Doch: historisch betrachtet wurden meines Wissens
alle Theorien erarbeitet, d.h. es gab schon vor der endgültigen Erkenntnis zahlreiche experimentelle Befunde, die einfach noch nicht im vollen Umfang verstanden worden waren.
Ich will nur 2 Beispiele benennen: 1874 hat der Mathematiker Cantor den berühmten Diagonalbeweis gefunden; dieser ist elementar und aufgrund dessen kann man sehr einfach eine überabzählbare Menge - nämlich die der nicht-algebraischen reellen Zahlen ("transzendente Zahlen") konstruieren - eine Menge also, die riesig riesig riesig gross ist, ohne dass man mit elementaren Mitteln eine einzige Zahl dieser ungeheurlich grossen Menge angeben kann. Das ganze hat nur deswegen die Mathematik nicht in die tiefe Sinnkrise gestürzt, weil in einem anderen Zusammenhang bereits 1851 (nicht wie meistens angegeben 1844, in diesem Jahr hat er "nur" sein Theorem formuliert, aber dann noch 7 Jahre benötigt, um auch ein Gegenbeispiel zu finden) der Mathematiker Liouville eine transzendente Zahl konstruieren konnte, und ein Jahr vor dem Cantor'schen Diagonalbeweis dem Mathematiker Hermite im Jahre 1873 der Nachweis der Transzendenz der Euler'schen Zahl gelang.
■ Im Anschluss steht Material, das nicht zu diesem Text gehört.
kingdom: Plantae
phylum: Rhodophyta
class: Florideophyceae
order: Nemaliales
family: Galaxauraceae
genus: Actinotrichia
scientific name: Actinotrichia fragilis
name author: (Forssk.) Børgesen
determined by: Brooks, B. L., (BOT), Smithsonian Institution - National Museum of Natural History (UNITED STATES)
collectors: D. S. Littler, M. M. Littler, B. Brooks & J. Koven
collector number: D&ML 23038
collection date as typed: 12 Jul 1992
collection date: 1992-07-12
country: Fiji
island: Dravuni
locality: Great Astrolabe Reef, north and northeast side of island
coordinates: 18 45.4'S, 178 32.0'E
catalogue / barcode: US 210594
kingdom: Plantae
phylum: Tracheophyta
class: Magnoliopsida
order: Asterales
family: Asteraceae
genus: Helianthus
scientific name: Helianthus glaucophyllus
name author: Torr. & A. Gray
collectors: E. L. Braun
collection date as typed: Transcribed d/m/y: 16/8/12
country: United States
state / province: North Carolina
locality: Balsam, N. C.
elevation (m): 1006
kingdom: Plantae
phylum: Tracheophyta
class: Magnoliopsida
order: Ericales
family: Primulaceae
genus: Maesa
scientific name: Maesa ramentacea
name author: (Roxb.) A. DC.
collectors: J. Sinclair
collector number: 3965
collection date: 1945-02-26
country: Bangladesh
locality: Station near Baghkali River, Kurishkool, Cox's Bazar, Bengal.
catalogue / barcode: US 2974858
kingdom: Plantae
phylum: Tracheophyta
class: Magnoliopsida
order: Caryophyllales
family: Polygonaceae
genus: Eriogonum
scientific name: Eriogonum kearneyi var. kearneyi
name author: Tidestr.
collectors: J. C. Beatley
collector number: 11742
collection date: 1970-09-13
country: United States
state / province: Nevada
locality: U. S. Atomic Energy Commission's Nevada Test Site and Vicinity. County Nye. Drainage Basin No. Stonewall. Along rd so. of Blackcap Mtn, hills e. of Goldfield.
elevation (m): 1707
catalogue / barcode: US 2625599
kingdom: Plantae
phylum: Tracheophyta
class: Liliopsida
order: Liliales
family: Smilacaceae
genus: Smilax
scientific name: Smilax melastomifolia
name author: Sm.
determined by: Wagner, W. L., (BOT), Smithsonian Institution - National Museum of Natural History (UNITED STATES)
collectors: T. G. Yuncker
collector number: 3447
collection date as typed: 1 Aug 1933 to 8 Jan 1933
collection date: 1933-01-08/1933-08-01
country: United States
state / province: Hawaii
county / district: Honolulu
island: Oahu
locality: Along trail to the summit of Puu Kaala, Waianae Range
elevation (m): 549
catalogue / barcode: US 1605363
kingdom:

Ein anderes Beispiel betrifft die Astronomie, und zwar den Kuipergürtel: weder der im Jahre 1930 entdeckte Planet Pluto noch der im Jahre 1977 entdeckte Planetoid Chiron wurden als Mitglieder des theoretisch schon lange postulierten Kuipergürtels erkannt. Experimentelle Befunde gab es also schon lange, aber der Zusammenhang wurde erst später erkannt - im Falle des Kuipergürtels dürften hier die massgeblichen Entdeckungen diejenige des kleinen Chiron-Bruders Pholus sowie die Entdeckung des ersten Kuipergürtel-Planetoiden Albion ("Smiley", Cubewano) - beide 1992, sowie der Nachweis im Jahre 2004, dass der Kuipergürtel-Planetoid Quaoar grösser als der grösste bis anhin bekannte Planetoid Ceres ist, und dann natürlich die Entdeckung des "10.Planeten" Eris, die im Jahre 2005 bekannt gegeben wurde, da beim Quaoar und der Eris ebenso wie weiteren in dieser Zeit entdeckten Planetoiden der 1000 km-Klasse keinerlei Zweifel bestand, dass sie dem Kuipergürtel angehören.
Die Erfahrung lehrt also, dass man bereits experimentelle Evidenz hat, und zwar in Form von zwei unterschiedlich aussehenden Experimenten, aber den Zusammenhang zur neuen Theorie noch nicht erkannt hat.
Ich vermute, dass die Neutrino-Oszillationen ein wichtiger Hinweis auf die neue Physik darstellen, ebenso die Phänomene der Dunklen Materie bzw. von MOND und ebenso gewisse Symmetriebrechungen beim Zerfall schwerer neutraler K-Mesonen, die man gemäss Standardmodell nicht erwarten würde.